Fragment webpagina:
┄┄┄┄┄┄┄┄┄┄

Door deze stroomlijning en vereenvoudiging van Europese regelgeving, is op afzienbare termijn ook vereenvoudiging van de nationale wet- en regelgeving mogelijk, stellen de ministers. Zij ondersteunen deze Europese ontwikkelingen. Op termijn zal dit leiden tot aanpassing van de Nederlandse wet- en regelgeving.

5.1.3 Analyse van de wet- en regelgeving

De ministers zijn, anders dan de Rekenkamer, van mening dat er op het niveau van de regelgeving geen sprake is van structurele problemen. Met name het op de Destructiewet gebaseerde Destructiebesluit 1996 en de op de Destructiewet gebaseerde «Regeling eisen eigenaar of houder van destructiemateriaal» vormen, tezamen met de uit de Algemene wet bestuursrecht voortvloeiende bevoegdheden, een dekkend geheel ten aanzien van de kritische punten in de productieketen. De ministers delen derhalve niet de conclusie van de Rekenkamer dat de risico’s onvoldoende zijn afgedekt door wet- en regelgeving. Kijkend naar de handhavings-praktijk en gelet op de opmerkingen van de Rekenkamer zullen de ministers echter wel nagaan of het op onderdelen wenselijk is de regelgeving te versterken. Dit sluit aan bij de werkzaamheden van de sinds juli 2000 opererende interdepartementale werkgroep «Leemten wet-en regelgeving» die alle wet- wet-en regelgeving analyseert die gerelateerd is aan voedselveiligheid.

┄┄┄┄┄┄┄┄┄┄

Aangeleverde gegevens:

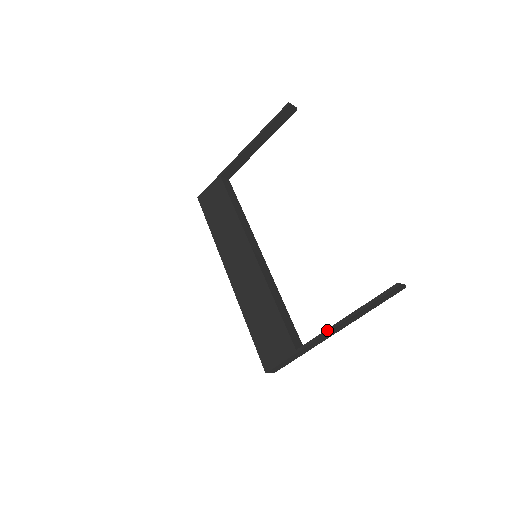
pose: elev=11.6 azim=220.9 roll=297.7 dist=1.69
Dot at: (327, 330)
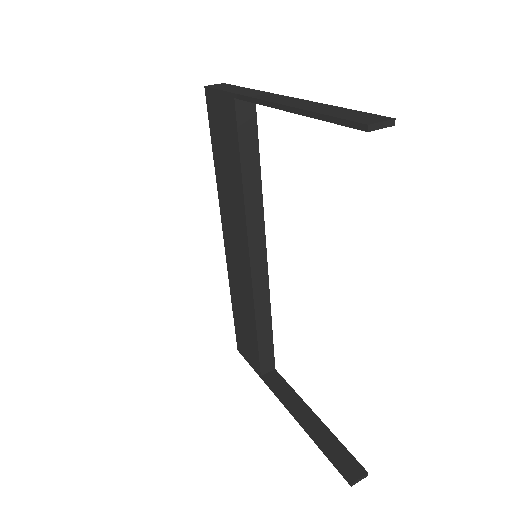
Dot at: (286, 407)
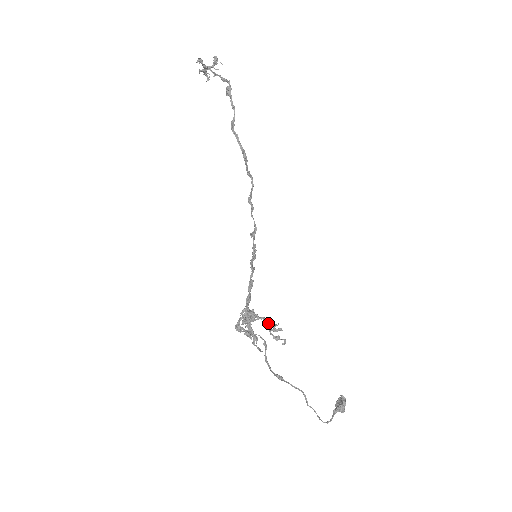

┄┄┄┄┄┄┄┄┄┄

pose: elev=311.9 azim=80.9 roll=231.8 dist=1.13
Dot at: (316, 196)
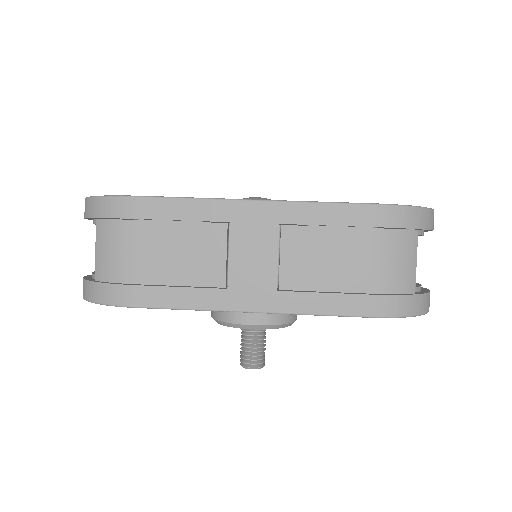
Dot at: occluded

┄┄┄┄┄┄┄┄┄┄

Opdrachten:
a) Herhaal letterlijk het stuk uit de tekst over de Destructiewet tussen "Door deze stroomlijning" en "Nederlandse wet- en regelgeving.", beide inbegrepen.
b) Sinds wanneer is de interdepartementale werkgroep «Leemten wet-en regelgeving» volgens de tekst over de Destructiewet actief?
c) Pak de tekst over de Destructiewet op waar hij ophoudt en schrijf hem verder.

Antwoorden per opdracht:
a)
Door deze stroomlijning en vereenvoudiging van Europese regelgeving, is op afzienbare termijn ook vereenvoudiging van de nationale wet- en regelgeving mogelijk, stellen de ministers. Zij ondersteunen deze Europese ontwikkelingen. Op termijn zal dit leiden tot aanpassing van de Nederlandse wet- en regelgeving.

b) Sinds juli 2000.

c)
5.1.4 Verplichting tot registratie materiaalstromen en de overdracht

In hun antwoord stellen de ministers dat, op grond van het Destructie-besluit 1996, verwerkingsbedrijven een registratie dienen te voeren van aan- en afvoer van destructiemateriaal. Deze registratie dient gedurende twee jaar te worden bewaard. Voor slachthuizen is de registratie, hoewel niet verplicht, praktijk. Wel zijn de slachthuizen wettelijk verplicht

verwerkingsinrichtingen vooraf in kennis te stellen van de aanbieding van destructiemateriaal, onder opgave van soort en hoeveelheid.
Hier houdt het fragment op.